Read the full story. You might also click through to see the post on Instagram, since the responses are great. Many also point out that they were blocked by PP for pointing out their hypocrisy. So much for respecting everybody’s right to speak their mind.
Tweets of the Day! Excellent observations on how today’s Democrats claim to love democracy while railing against “populism.” Which really boils down to “We respect the rights of the people to act, speak and vote the way we think they should. But God help them if they dare to voice an opinion we don’t like. Then we’ll call them ‘domestic terrorists,’ like NRA members.”
Judging by their promises to destroy the US economy, kill jobs, put entire industries out of business, ban affordable food and practically every modern convenience, and make taxes and gasoline and home energy costs skyrocket, a good motto for the entire Democratic presidential slate would be an old quote by Linus from the comic strip, “Peanuts”:
“I love mankind, it’s people I can’t stand.”
“Beto” O’Rourke has gone from amusingly goofy to downright delusional if he thinks that Americans will happily comply with his plan to confiscate guns.
I already linked to this story from Reason magazine last week, but it’s worth an encore, and if you didn’t see it then, take a look at it now.

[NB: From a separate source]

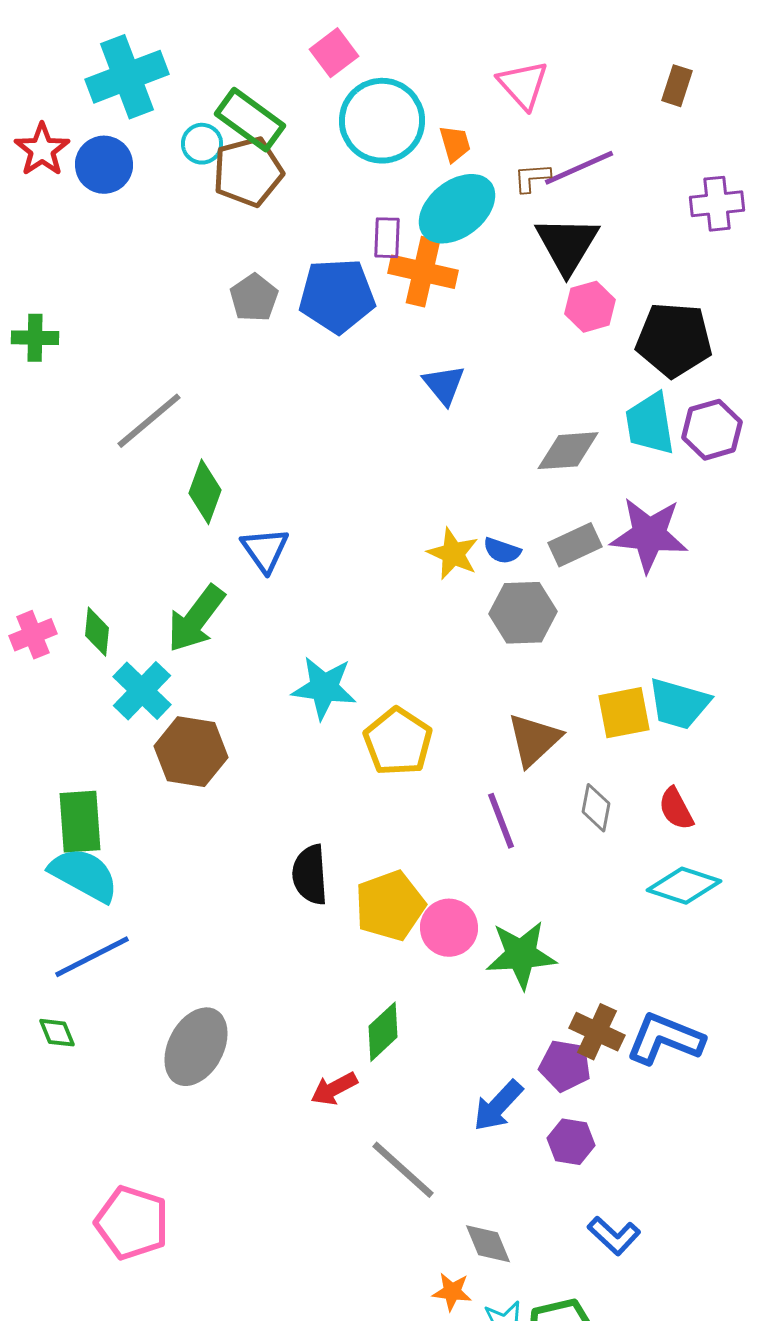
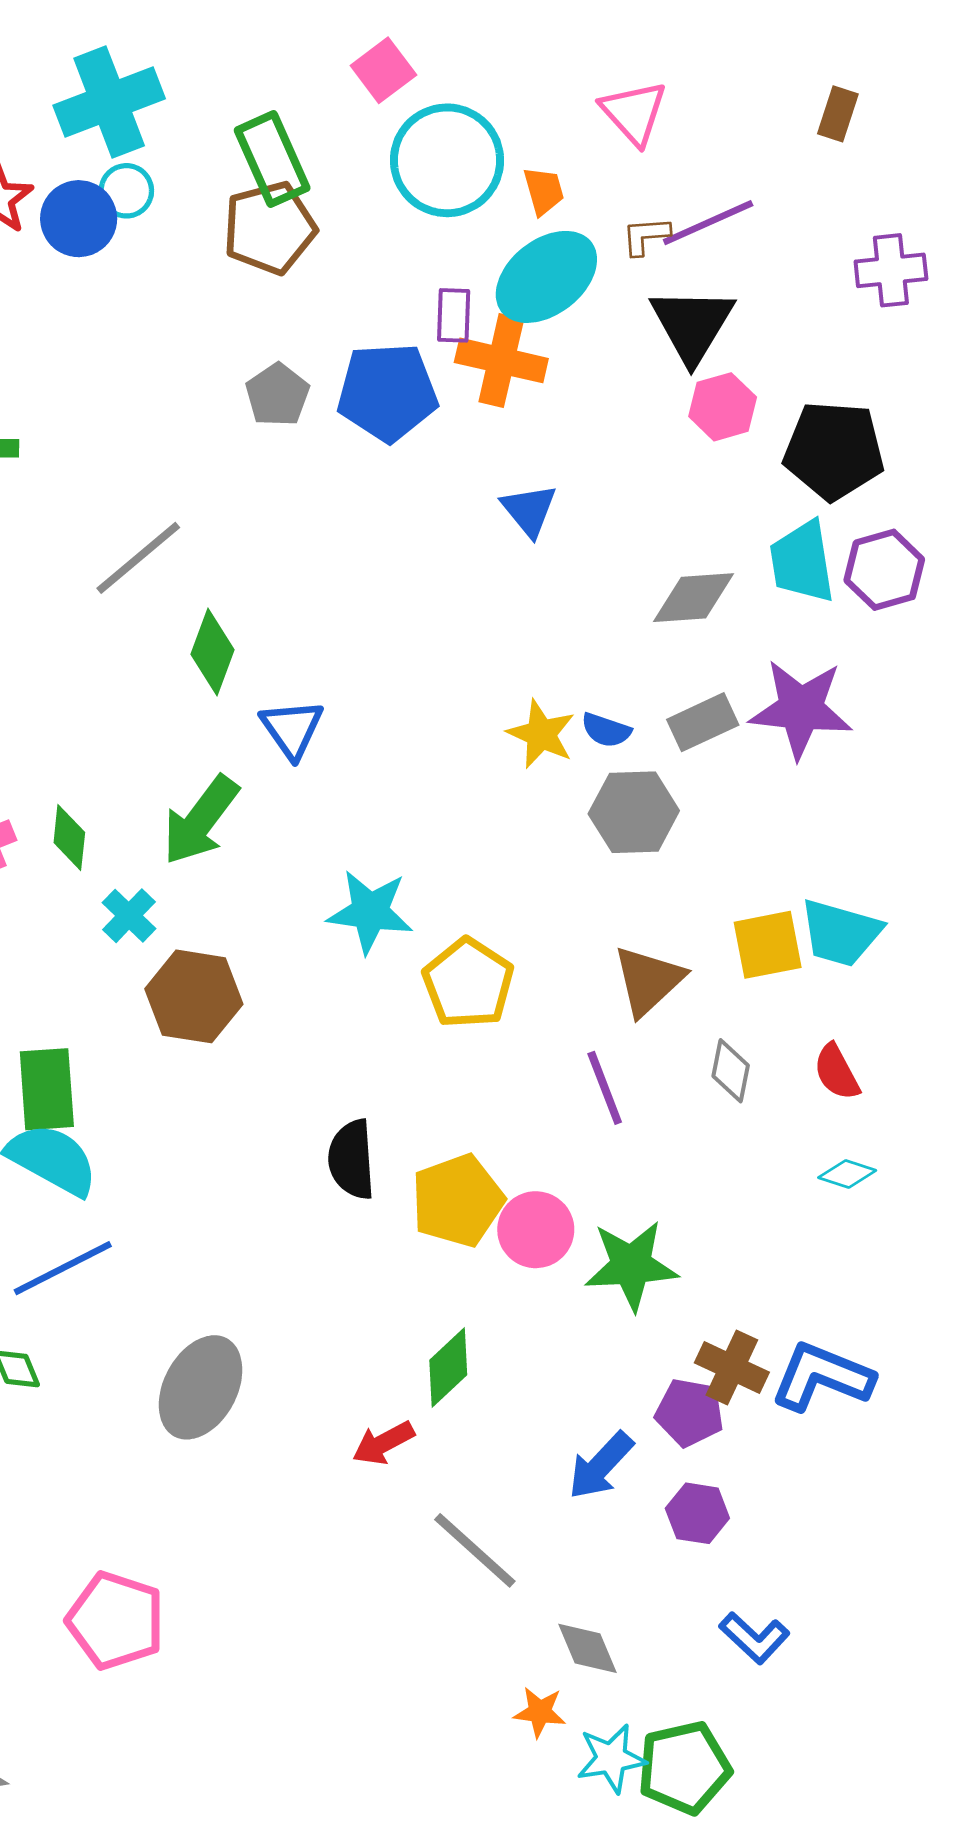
green rectangle: (250, 120) -> (272, 159), turned 30
cyan circle: (202, 144) -> (126, 191), moved
cyan cross: (142, 691) -> (129, 916), size x0.7
cyan diamond: (684, 886) -> (847, 1174), size x0.6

It examines the history of laws that attempted to confiscate or “buy back” – or even register – certain types of guns and their paltry compliance rates. If 95% of New Yorkers and even half of Canadians refused to go along with “Beto’s” fantasy, I can only imagine what the compliance rate would be in, say, Texas or Montana. While you’re at it, why not ask those folks to help reduce CO2 emissions by happily turning over their pickup trucks to the government?
I know that the Democratic Presidential candidates want to fight “climate change” by doing away with cows, cheeseburgers and factory farms. But if they have their way, what will we eat? A Swedish scientist has a suggestion that might be even harder to swallow than the idea of any of these people being President.
I wonder which Democrat will be the first to propose making “Soylent Green” a real product? They’ll have to think hard about it. On the one hand, it has “green” in its name, and it’s made from people – “People!” – so it will fight climate change, according to this guy. On the other hand, the movie “Soylent Green” starred Charlton Heston, who was the head of the NRA. He died 11 years ago, but no violation of current PC standards is forgivable, no matter how long ago it was. So tough call.
Still, if any Democratic candidate is actually going to endorse cannibalism, my money is on “Beto.” He's been known to eat some pretty weird things.